A SENSE of humour and mutual understanding are the secrets to a happy marriage according to one Bardon Mill couple.

Stanley and Marion Prins celebrated their milestone occasion on New Year’s Eve in the very place they held their wedding reception.

The couple, joined by family and friends, returned to Featherstone Castle which is owned by Marion’s family, where they had celebrated their union 50 years previously. The couple were married at on the last day of 1965.

Marion said: “We remember our wedding fondly. It was a big family affair. It was rather special.”

Stanley agreed: “Everyone thought getting married on New Year’s Eve was very romantic.”

They spent their honeymoon in Austria. Marion laughed as she recalls how they pretended to know how to ski – apparently they weren’t very good.

The pair met in their 20s at college in Newcastle, which was then part of Durham University.

Stanley was reading botany and natural sciences, and Marion was reading social sciences.

They were both members of the Student Christian Movement and fast became good friends.

Stanley said: “We got on so well because we had so many common interests. It was our interests that brought us together.”

Their romance was a slow-burner.
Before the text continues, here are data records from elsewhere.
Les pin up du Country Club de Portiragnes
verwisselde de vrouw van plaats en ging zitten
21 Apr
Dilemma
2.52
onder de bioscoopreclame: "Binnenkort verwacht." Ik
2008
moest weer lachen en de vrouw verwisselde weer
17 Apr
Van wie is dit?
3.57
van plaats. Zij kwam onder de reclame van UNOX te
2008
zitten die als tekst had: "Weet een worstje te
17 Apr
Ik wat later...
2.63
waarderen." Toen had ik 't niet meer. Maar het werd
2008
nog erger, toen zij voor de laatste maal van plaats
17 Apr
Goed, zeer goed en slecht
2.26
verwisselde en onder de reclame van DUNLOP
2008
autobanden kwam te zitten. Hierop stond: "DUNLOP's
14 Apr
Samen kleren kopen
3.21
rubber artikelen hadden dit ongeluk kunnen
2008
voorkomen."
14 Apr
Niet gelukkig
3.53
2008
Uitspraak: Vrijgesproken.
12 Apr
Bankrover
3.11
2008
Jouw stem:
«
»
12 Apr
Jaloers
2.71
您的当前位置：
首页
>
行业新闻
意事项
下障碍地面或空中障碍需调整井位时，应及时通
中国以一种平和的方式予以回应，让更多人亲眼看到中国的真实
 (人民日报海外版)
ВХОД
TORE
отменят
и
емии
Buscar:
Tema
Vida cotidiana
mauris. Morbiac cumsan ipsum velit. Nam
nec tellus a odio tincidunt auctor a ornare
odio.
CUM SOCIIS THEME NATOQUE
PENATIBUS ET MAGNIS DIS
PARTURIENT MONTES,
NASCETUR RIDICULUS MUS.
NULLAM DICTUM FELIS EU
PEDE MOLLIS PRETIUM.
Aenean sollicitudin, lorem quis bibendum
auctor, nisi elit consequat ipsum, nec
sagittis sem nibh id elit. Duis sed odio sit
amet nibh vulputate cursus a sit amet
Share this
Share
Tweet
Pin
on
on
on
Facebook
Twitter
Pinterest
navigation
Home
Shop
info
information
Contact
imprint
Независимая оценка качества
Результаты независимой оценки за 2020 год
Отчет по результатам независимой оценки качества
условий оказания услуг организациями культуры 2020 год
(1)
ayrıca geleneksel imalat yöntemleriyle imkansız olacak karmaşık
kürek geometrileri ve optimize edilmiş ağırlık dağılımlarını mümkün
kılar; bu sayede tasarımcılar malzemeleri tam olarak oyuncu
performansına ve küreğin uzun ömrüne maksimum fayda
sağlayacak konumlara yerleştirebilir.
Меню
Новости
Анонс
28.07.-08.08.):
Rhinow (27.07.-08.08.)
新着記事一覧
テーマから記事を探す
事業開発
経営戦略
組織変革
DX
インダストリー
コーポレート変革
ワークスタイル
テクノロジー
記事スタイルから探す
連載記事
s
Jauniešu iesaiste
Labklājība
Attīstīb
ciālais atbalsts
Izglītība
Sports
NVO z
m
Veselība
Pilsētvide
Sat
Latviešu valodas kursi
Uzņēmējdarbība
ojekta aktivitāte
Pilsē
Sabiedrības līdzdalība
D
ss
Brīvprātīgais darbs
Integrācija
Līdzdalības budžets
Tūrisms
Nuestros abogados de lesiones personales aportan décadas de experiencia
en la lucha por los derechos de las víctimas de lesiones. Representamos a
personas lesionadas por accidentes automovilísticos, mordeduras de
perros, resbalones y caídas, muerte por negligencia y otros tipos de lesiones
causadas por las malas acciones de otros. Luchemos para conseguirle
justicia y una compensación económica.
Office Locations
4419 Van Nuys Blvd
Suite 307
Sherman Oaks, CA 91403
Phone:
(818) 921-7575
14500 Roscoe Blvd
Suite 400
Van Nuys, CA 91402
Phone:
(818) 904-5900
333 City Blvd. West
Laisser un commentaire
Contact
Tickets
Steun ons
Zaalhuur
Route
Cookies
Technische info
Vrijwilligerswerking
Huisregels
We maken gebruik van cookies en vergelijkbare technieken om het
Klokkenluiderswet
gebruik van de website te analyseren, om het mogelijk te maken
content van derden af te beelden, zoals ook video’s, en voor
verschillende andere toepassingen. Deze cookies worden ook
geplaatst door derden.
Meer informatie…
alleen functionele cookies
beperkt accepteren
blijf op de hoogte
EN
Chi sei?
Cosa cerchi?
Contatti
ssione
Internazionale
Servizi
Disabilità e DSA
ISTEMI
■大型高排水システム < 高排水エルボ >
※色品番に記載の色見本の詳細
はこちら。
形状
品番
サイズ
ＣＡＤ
After graduating Stanley went to do National Service in Malaya, and Marion worked for the Student Christian Movement in London.

They remained good friends and regularly wrote to each other.

On Stanley’s return to England he took up a place at theological college at Ripon Hall, Oxford.

He then went on to work as a vicar in Benwell and Marion subsequently returned to Newcastle to work as a psychiatric social worker.

Now both back in Newcastle it wasn’t long before they were engaged and then married.

Stanley was appointed the first vicar at Chapel House, in Newcastle, and it was there they started a family.

The couple have three children – Lucinda, Katherine and Simon – and five grandchildren.

Ten years later they moved to Humshaugh, where Stanley was vicar of Humshaugh, Simonburn and Wark.

Marion credits their 20 years in the parish as having some of their precious memories.

“We loved being in the North Tyne. It was wonderful to bring up our children in the countryside,” she said.

“There’s a real community feel there and the vicarage was a lovely family home.”

They celebrated their wedding anniversary with a family dinner at Featherstone Castle.

With family living in York, Durham and Fort William, it is rare that they can all get together.

They credit their long-lasting marriage to “mutual support and affection”.

Stanley said: “We’re really good friends and we just get on.”